About a year ago, Burlingame, Calif.-based Valentis Inc. chalked up one of a handful of failures in PAD with the poloxamer VLTS 934, scrapped by Valentis after a Phase IIb failure. The firm's stock was hit hard by the news, and this year changed its name to Urigen Pharmaceuticals Inc. after reverse merger with the specialty pharma company Urigen NA Inc. (See BioWorld Today, Oct. 10, 2006, and July 12, 2006.)

Noyes said efforts to treat PAD, "although they're very good at restoring blood flow, they also to some extent cause damage," as would any device that's interacting with the endothelium. "You hope that, on net, it comes out to be a benefit," he said.

With PRT-201, "we're not doing anything to the endothelium - we're not disrupting it, we're not damaging it," he said.

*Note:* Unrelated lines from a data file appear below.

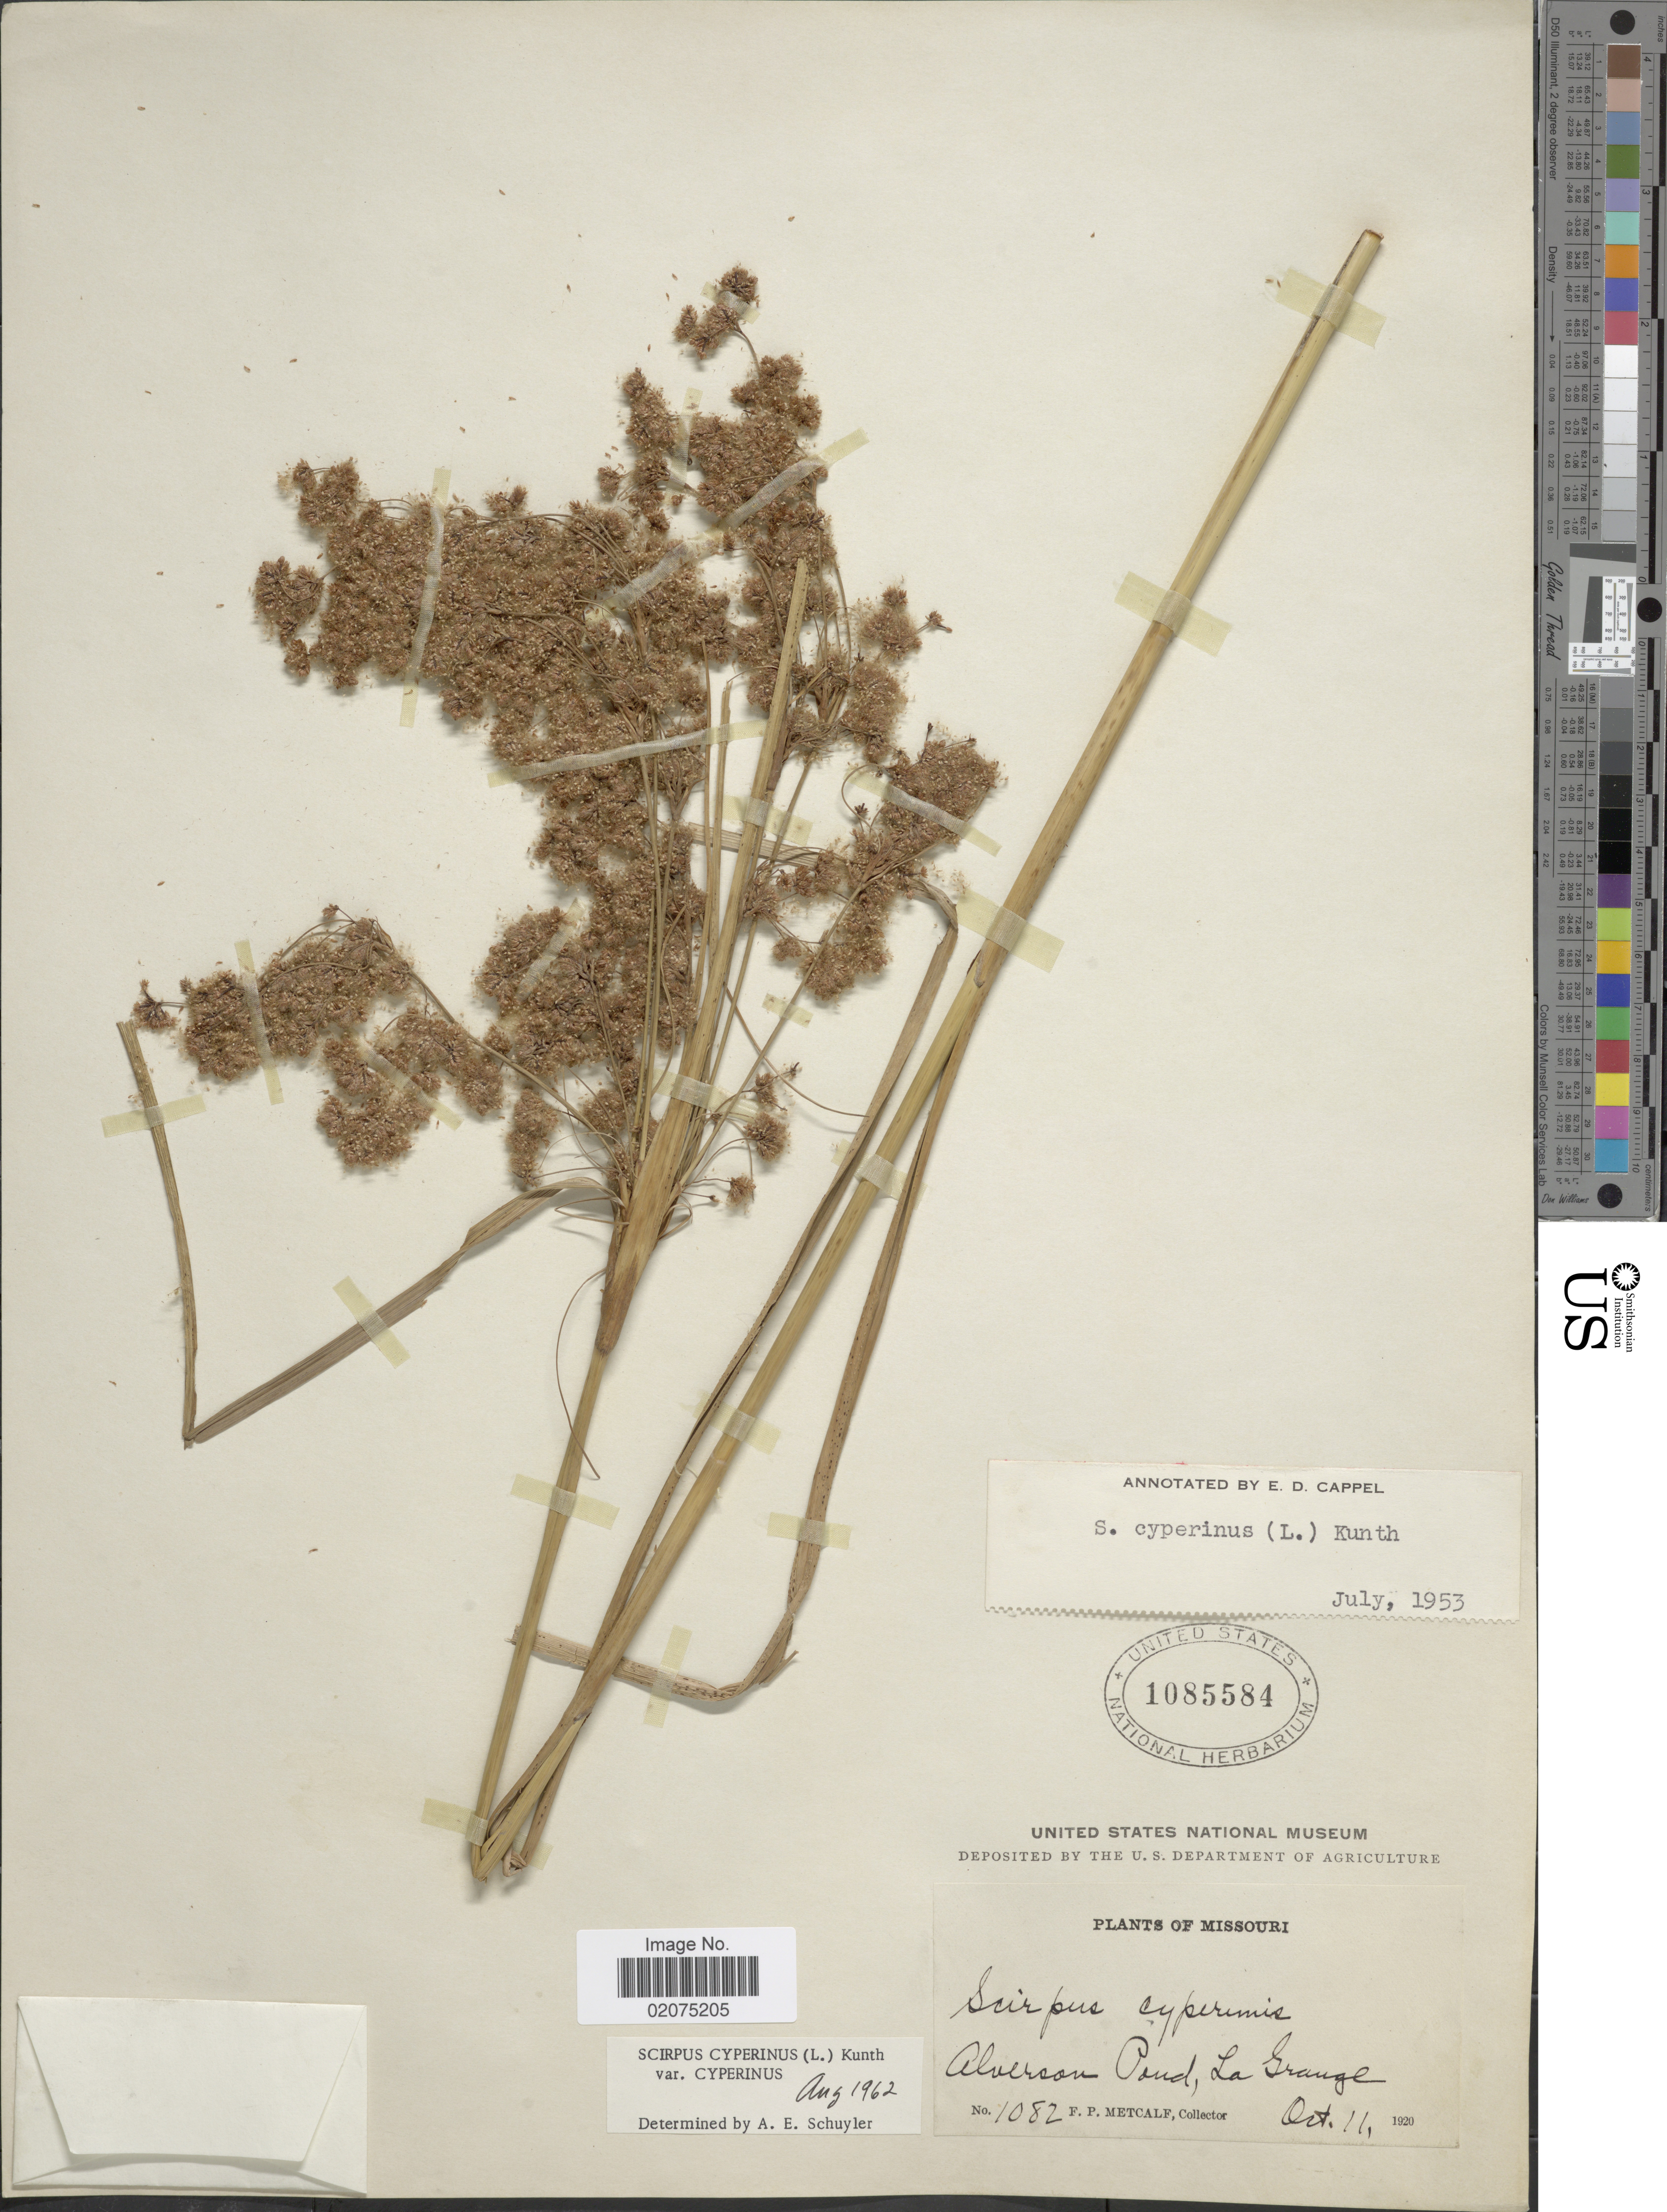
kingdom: Plantae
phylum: Tracheophyta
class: Liliopsida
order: Poales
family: Cyperaceae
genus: Scirpus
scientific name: Scirpus cyperinus (L.) Kunth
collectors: F. Metcalf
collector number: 1082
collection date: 1920-10-11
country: United States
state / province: Missouri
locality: Alverson Pond, La Grange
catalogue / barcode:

With dialysis and with PAD, "the underlying pathophysiology is complex," Noyes said. "It's probably going to require more than one solution. I don't think there's any silver bullet here," but Proteon hopes PRT-201 will prove benign enough to serve as part of therapies. Noyes said the company, with the new cash, has enough to operate through the end of next year.

In other financing news:

• Antigenics Inc., of New York, entered into an agreement with Fletcher Asset Management to sell $5 million of common stock. Antigenics is offering about 1.6 million shares at $3.08 per share, a 24 percent premium above the closing price on August 31, 2007, and expects to net about $4.7 million. Antigenics is also offering shares of its Series B1 and Series B2 convertible preferred stock to Fletcher. Antigenics' stock (NASDAQ:AGEN) closed Thursday at $2.34, unchanged.

• Cyntellect Inc., of San Diego, completed a $3 million second closing on its Series D preferred private financing which follows the initial Series D closing of about $15 million on July 25. Investors may commit up to $10.3 million more.

• Bioheart Inc., of Sunrise, Fla., set terms for its proposed initial public offering. The company plans to sell 3.575 million shares at $14 to $16 per share, an offering that would raise about $53.6 million at the midrange of that estimate. The company's lead product is MyoCell, an autologous cell-based therapy for treating heart failure. It registered for the IPO in February. (Se BioWorld Today, Feb. 15, 2007.)